GIVEN RECORDS START

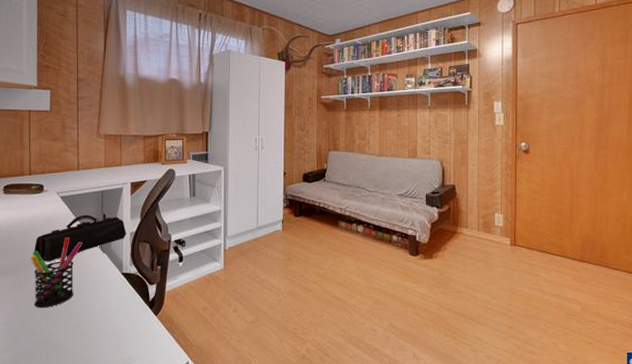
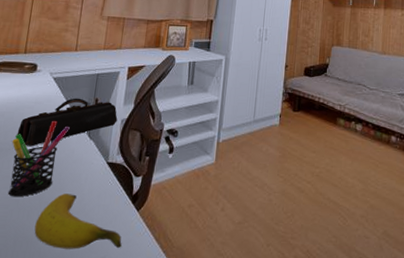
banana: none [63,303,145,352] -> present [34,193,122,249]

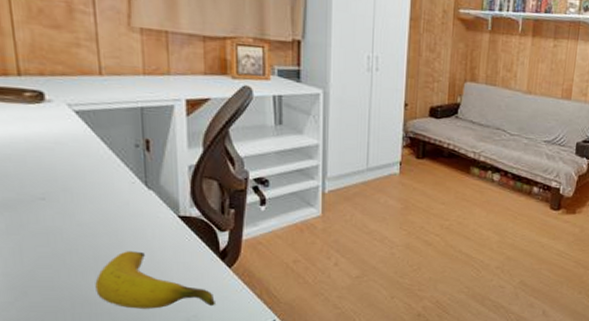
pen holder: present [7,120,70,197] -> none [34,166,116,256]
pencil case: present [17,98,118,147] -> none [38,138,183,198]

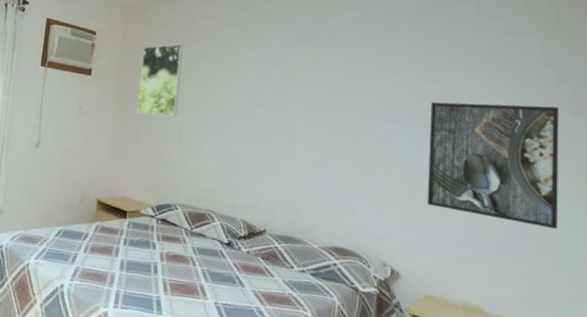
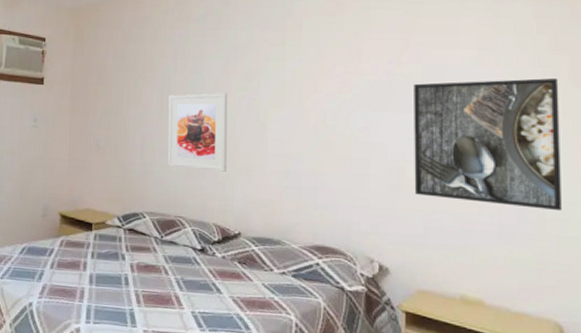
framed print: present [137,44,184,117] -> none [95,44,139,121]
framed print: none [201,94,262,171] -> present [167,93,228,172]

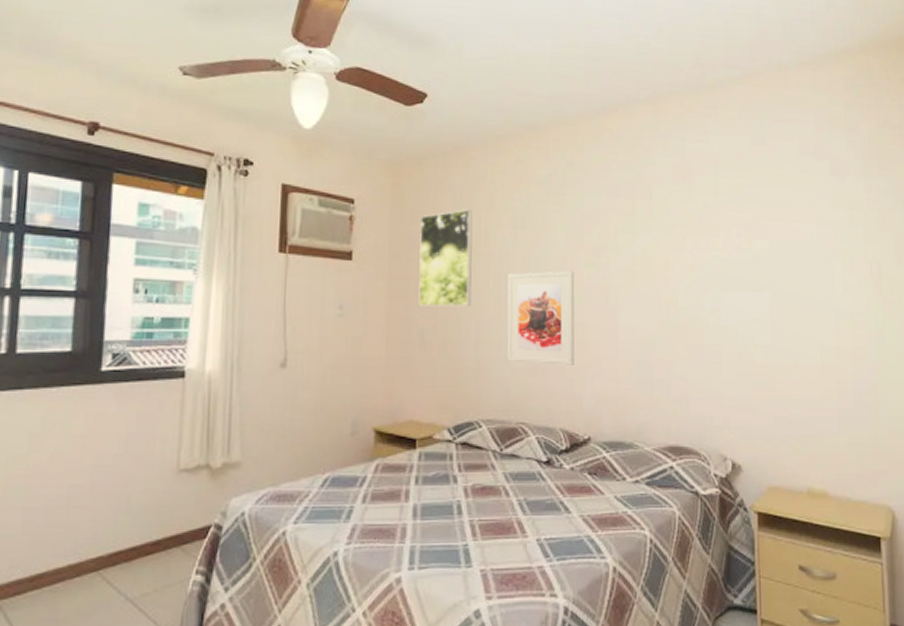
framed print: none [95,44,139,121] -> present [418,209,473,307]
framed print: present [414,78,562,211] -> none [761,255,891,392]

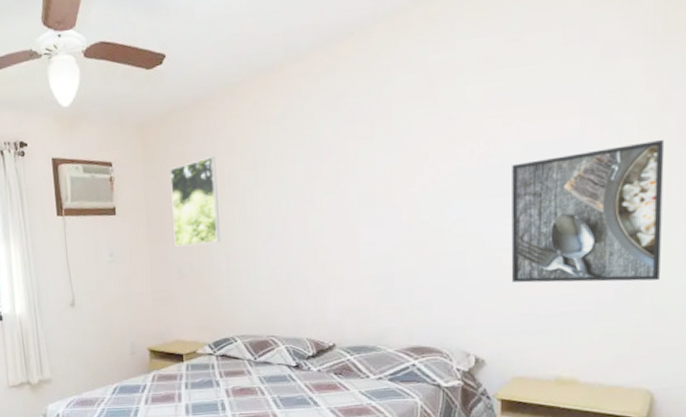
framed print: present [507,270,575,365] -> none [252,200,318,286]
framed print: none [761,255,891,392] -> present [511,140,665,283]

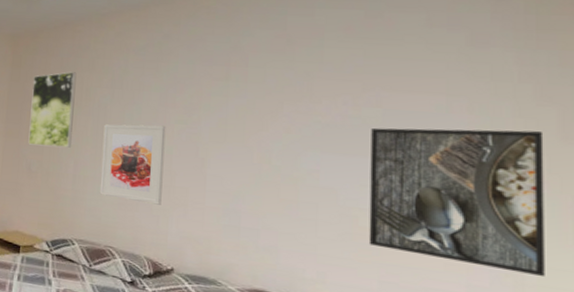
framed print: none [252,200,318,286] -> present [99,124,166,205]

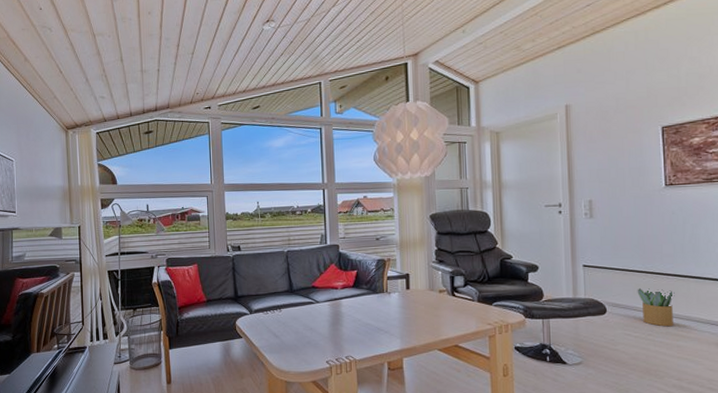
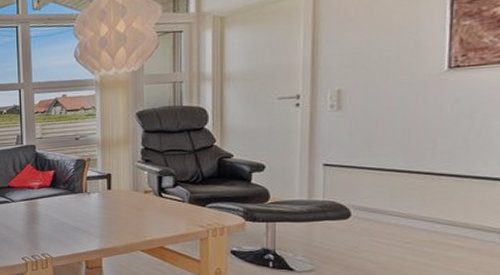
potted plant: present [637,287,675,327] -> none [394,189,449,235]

GIVEN RECORDS END

(WHAT IS EXPECTED) Would you restate, exactly and with no pictures, the lines of the entries above from the one containing "framed print: present [137,44,184,117]" through the one containing "framed print: none [761,255,891,392]"?

(YOUR SOLUTION)
framed print: present [137,44,184,117] -> none [95,44,139,121]
framed print: none [201,94,262,171] -> present [167,93,228,172]

framed print: none [95,44,139,121] -> present [418,209,473,307]
framed print: present [414,78,562,211] -> none [761,255,891,392]

framed print: present [507,270,575,365] -> none [252,200,318,286]
framed print: none [761,255,891,392] -> present [511,140,665,283]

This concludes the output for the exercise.